Kutipan Teks:

عَنْ أَنَسِ بْنِ مَالِكٍ رَضِيَ اللَّهُ عَنْهُ، قَالَ: سَمِعْتُ
النَّبِيَّ صَلَّى اللهُ عَلَيْهِ وَسَلَّمَ يَقُولُ: " إِنَّ اللَّهَ قَالَ:
إِذَا ابْتَلَيْتُ عَبْدِي بِحَبِيبَتَيْهِ فَصَبَرَ، عَوَّضْتُهُ مِنْهُمَا
الجَنَّةَ "
(34) Dari Anas
bin Malik radhiyallahu ‘anhu ia berkata, “Aku mendengar Nabi shallallahu
‘alaihi wa sallam bersabda, “Sesungguhnya Allah berfirman, “Apabila Aku menguji
hamba-Ku dengan mencabut kedua penglihatannya, lalu ia bersabar, maka aku akan
menggantinya dengan surga.” (HR. Bukhari)
Fawaid:
1. Barang siapa
yang bersabar atas kehilangan penglihatannya dan mengharap pahala Allah
terhadapnya, maka Allah akan menggantinya dengan surga.
2. Surga adalah
ganti yang paling besar dan paling baik, karena bersenang-senang dengan
penglihatan di dunia akan fana, sedangkan bersenang-senang di surga akan kekal
selamanya.
3. Orang yang
dicintai Allah akan mendapat ujian untuk menghindarkan hal yang berbahaya
darinya, atau untuk menghapuskan kesalahannya, atau mengangkat derajatnya.
4. Ganti surga
dari Allah terhadap kehilangan mata, karena dengan mata seseorang dapat melihat
keindahan dunia beserta isinya sehingga ia menjadi senang karenanya, dan dapat
melihat hal yang buruk sehingga ia dapat menjauhi diri darinya, maka gantinya
adalah surga.
عَنْ عَطَاءِ بْنِ أَبِي رَبَاحٍ، قَالَ: قَالَ لِي ابْنُ عَبَّاسٍ:
أَلَا أُرِيكَ امْرَأَةً مِنْ أَهْلِ الْجَنَّةِ؟ قُلْتُ: بَلَى، قَالَ: هَذِهِ
الْمَرْأَةُ السَّوْدَاءُ، أَتَتِ النَّبِيَّ صَلَّى اللهُ عَلَيْهِ وَسَلَّمَ،
قَالَتْ: إِنِّي أُصْرَعُ وَإِنِّي أَتَكَشَّفُ، فَادْعُ اللهَ لِي، قَالَ: «إِنْ
شِئْتِ صَبَرْتِ وَلَكِ الْجَنَّةُ، وَإِنْ شِئْتِ دَعَوْتُ اللهَ أَنْ
يُعَافِيَكِ» قَالَتْ: أَصْبِرُ، قَالَتْ: فَإِنِّي أَتَكَشَّفُ فَادْعُ اللهَ
أَنْ لَا أَتَكَشَّفَ فَدَعَا لَهَا
(35) Dari Atha’
bin Abi Rabah ia berkata, “Ibnu Abbas pernah berkata kepadaku, “Maukah engkau
kuperlihatkan salah seorang wanita penghuni surga?” Aku menjawab, “Ya, mau.”

Bahan Data:

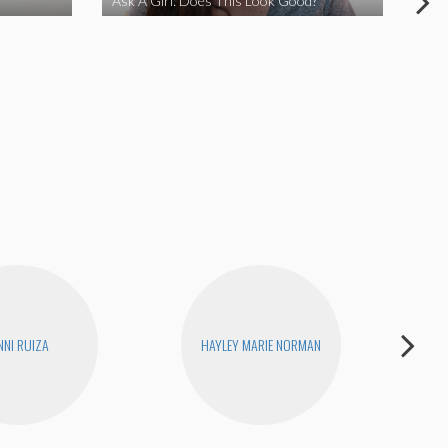
Ask A Girl: Does This Look Good?
Ask
NNI RUIZA
HAYLEY MARIE NORMAN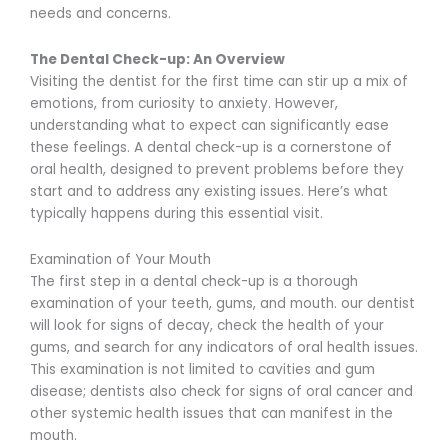
needs and concerns.
The Dental Check-up: An Overview
Visiting the dentist for the first time can stir up a mix of
emotions, from curiosity to anxiety. However,
understanding what to expect can significantly ease
these feelings. A dental check-up is a cornerstone of
oral health, designed to prevent problems before they
start and to address any existing issues. Here’s what
typically happens during this essential visit.
Examination of Your Mouth
The first step in a dental check-up is a thorough
examination of your teeth, gums, and mouth. our dentist
will look for signs of decay, check the health of your
gums, and search for any indicators of oral health issues.
This examination is not limited to cavities and gum
disease; dentists also check for signs of oral cancer and
other systemic health issues that can manifest in the
mouth.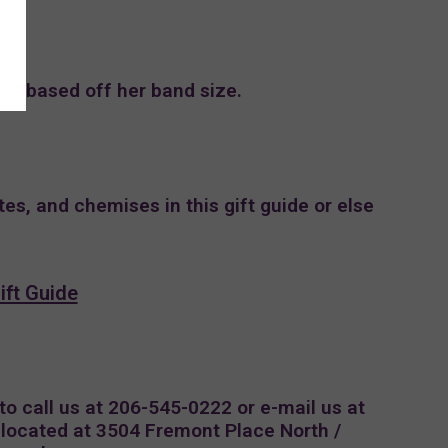
l be based off her band size.
tes, and chemises in this gift guide or else
ift Guide
 to call us at 206-545-0222 or e-mail us at
e located at 3504 Fremont Place North /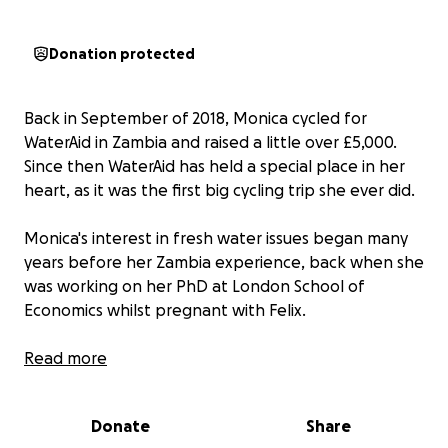
Donation protected
Back in September of 2018, Monica cycled for
WaterAid in Zambia and raised a little over £5,000.
Since then WaterAid has held a special place in her
heart, as it was the first big cycling trip she ever did.
Monica's interest in fresh water issues began many
years before her Zambia experience, back when she
was working on her PhD at London School of
Economics whilst pregnant with Felix.
For her 60th birthday this year, all Monica wants is to
Read more
be surrounded by family, friends, and the people
that mean the most to her. However, the people in
Donate
Share
her life are incredibly generous, and keep asking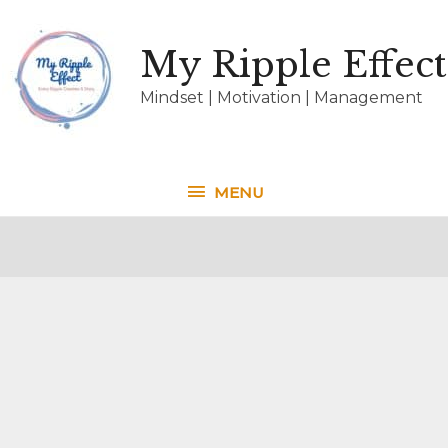
My Ripple Effect
Mindset | Motivation | Management
MENU
MENU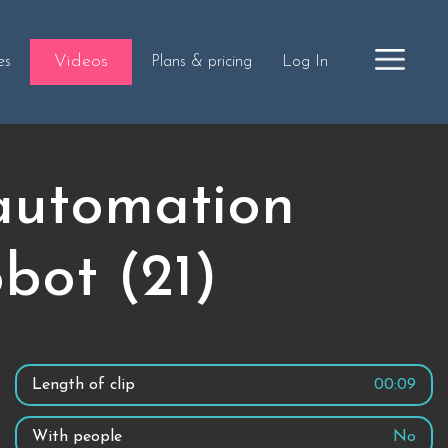
Videos
es
Plans & pricing
Log In
 automation
obot (21)
Length of clip
00:09
With people
No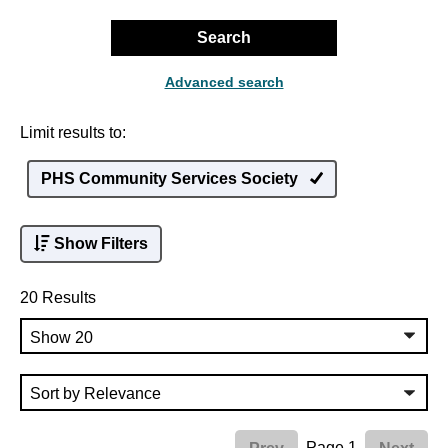
Search
Advanced search
Limit results to:
PHS Community Services Society
Show Filters
20 Results
Page 1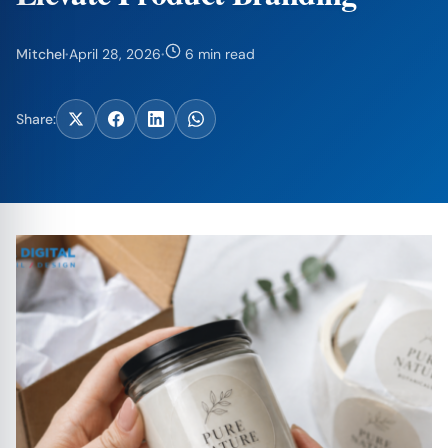
Mitchel
·
April 28, 2026
·
6 min read
Share: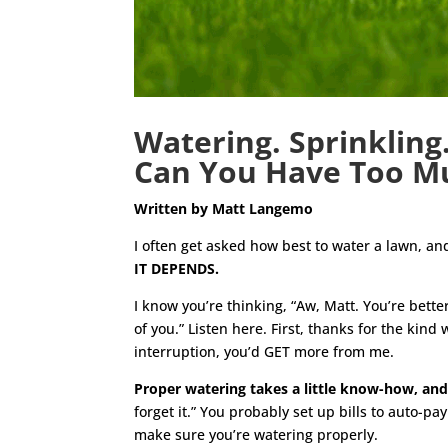
Watering. Sprinkling.
Can You Have Too Mu
Written by Matt Langemo
I often get asked how best to water a lawn, an
IT DEPENDS.
I know you’re thinking, “Aw, Matt. You’re bet
of you.” Listen here. First, thanks for the ki
interruption, you’d GET more from me.
Proper watering takes a little know-how, and
forget it.” You probably set up bills to auto-pa
make sure you’re watering properly.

Daftar Tugas:
[a] Sebutkan semua tujuan ujian bagi orang yang dicintai Allah menurut faedah nomor 3 dalam teks hadis di atas.
[b] Teruskan teks hadis di atas mulai setelah kalimat “Aku menjawab, “Ya, mau.””

Jawaban Latihan:
[a]
- Menghindarkan hal yang berbahaya darinya
- Menghapuskan kesalahannya
- Mengangkat derajatnya

[b]
Ibnu Abbas berkata, “Yaitu wanita hitam ini. Ia pernah datang kepada Nabi
shallallahu ‘alaihi wa sallam sambil berkata, “Sesungguhnya aku terkena
penyakit ayan dan hal itu membuat diriku terbuka aurat, maka berdoalah kepada
Allah untukku.” Rasulullah shallallahu ‘alaihi wa sallam bersabda, “Jika engkau
bersabar, maka engkau akan memperoleh surga, dan jika engkau mau, maka aku akan
berdoa kepada Allah agar Dia menyembuhkanmu.” Wanita itu berkata, “Saya akan
bersabar, namun terkadang auratku terbuka, maka berdoalah kepada Allah agar
auratku tidak terbuka,” maka Beliau mendoakannya.” (HR. Bukhari dan Muslim)
Fawaid:
1. Keutamaan
sabar terhadap musibah dan besarnya pahala orang yang menyerahkan urusan kepada
Allah Azza wa Jalla.
2. Berpegang
dengan azimah (hukum asal) lebih utama daripada berpegang dengan rukhshah
(hukum baru/keringanan karena ada sebab) bagi seorang yang melihat dirinya
sanggup memikulnya.
3. Tingginya
rasa malu wanita para sahabat.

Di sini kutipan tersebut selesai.